**Selected extract:**
----------------------------------------
2.3 Proposal Contents

Proposals from Consultants should include the following information (at a minimum)

· Technical Proposal with clear methodology on how to conduct the audit

· CVs of key consultant(s) attached to the technical proposal

· Proposed timeline/Work plan

  • At least 3 References including names and contact information (similar assignments in a similar context)

Financial Evaluation

· A financial proposal with a detailed breakdown of costs (which shall include professional fees and operational budget) quoted in USD. Applicable tax amount must be clearly stipulated and separated from the base costs.

· Payment Terms

· Credit Period

Clarification of Bidding Document

A prospective bidder making an inquiry relating to the tender document may notify WVS in writing at caroline_njuki@wvi.org and joel_okumu@wvi.org . WVS will only respond to requests for clarification received no later than 1/02/2022.

How to Apply **

All interested bidders are requested to submit their proposal in English and by email to somo_supplychain@wvi.org on or before 4th February 2022. Proposals should be submitted in three distinct/separate attachments, namely. Mandatory Requirements, Technical Proposal and Financial Proposal (Bidders who will combine both technical and financial proposals shall be disqualified)
----------------------------------------
**Your task:** According to the tender extract, in what currency must the financial proposal be quoted? The items are separate material, unrelated to the tender extract.
----------------------------------------
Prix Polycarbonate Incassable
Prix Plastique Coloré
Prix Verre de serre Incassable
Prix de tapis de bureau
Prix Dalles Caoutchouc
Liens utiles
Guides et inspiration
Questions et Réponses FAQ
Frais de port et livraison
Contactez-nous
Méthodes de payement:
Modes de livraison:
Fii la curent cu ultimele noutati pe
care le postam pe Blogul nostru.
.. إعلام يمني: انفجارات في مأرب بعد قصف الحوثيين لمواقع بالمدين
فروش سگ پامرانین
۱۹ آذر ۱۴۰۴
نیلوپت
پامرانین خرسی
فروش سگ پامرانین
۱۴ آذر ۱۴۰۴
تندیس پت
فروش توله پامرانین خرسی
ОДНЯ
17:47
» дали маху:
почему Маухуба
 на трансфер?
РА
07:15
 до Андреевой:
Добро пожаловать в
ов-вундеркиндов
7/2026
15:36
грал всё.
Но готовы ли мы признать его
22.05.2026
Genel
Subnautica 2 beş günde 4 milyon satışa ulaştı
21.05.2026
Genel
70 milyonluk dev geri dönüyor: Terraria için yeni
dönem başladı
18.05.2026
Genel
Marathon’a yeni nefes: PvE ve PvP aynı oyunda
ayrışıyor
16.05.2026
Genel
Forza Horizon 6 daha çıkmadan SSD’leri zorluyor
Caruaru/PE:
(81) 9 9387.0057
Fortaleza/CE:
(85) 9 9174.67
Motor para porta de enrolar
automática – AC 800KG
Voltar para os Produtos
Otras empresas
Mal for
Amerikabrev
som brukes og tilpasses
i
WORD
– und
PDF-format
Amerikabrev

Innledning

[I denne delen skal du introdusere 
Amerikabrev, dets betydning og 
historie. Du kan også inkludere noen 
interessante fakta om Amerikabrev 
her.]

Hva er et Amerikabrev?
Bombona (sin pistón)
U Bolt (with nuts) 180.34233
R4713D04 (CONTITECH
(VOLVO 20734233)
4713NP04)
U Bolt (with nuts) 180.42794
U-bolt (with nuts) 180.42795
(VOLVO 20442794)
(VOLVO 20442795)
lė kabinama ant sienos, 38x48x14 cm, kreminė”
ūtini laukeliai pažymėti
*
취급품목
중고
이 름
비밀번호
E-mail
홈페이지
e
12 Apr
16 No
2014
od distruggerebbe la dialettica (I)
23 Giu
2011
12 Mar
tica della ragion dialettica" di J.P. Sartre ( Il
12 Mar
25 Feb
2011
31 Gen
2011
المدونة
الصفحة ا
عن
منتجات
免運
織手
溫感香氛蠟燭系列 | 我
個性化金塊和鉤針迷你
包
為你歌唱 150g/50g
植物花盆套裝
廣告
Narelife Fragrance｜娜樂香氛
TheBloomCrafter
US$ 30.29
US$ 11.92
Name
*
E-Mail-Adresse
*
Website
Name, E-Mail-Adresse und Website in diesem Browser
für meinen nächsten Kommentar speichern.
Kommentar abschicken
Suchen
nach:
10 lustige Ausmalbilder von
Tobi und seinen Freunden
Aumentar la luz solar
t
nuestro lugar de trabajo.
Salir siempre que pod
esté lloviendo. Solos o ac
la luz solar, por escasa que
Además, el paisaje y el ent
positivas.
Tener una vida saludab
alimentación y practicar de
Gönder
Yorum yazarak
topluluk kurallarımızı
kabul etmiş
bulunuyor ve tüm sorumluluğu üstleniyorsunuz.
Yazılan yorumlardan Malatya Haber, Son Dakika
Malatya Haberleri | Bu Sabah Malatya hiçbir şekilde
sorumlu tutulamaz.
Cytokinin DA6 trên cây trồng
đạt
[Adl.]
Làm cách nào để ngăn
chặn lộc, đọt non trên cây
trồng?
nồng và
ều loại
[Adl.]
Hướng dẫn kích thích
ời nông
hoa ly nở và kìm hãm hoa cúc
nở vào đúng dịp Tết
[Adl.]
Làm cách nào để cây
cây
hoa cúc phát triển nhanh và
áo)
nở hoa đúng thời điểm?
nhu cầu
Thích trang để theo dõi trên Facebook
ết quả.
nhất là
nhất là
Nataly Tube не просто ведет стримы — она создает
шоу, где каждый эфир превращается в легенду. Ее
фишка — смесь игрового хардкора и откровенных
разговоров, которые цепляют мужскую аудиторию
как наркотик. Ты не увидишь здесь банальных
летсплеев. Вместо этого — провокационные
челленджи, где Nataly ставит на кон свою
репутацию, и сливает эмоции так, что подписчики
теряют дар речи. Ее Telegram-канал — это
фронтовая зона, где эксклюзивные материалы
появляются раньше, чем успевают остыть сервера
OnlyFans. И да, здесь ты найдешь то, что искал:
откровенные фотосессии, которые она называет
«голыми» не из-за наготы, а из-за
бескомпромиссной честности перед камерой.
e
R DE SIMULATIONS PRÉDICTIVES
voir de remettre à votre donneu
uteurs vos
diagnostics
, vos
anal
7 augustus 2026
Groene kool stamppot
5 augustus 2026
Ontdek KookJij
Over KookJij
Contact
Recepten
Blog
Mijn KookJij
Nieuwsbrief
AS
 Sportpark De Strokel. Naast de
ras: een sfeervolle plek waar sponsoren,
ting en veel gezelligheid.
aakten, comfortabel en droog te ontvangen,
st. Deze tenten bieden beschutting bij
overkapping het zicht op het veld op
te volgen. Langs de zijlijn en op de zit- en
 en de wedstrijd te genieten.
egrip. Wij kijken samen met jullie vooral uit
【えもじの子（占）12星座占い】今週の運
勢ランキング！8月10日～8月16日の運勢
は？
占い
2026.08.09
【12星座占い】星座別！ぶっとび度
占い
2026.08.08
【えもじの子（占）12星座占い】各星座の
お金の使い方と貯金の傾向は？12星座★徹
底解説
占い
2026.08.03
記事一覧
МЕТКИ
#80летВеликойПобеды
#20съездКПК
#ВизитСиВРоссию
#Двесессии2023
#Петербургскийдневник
----------------------------------------
**Solution:** USD.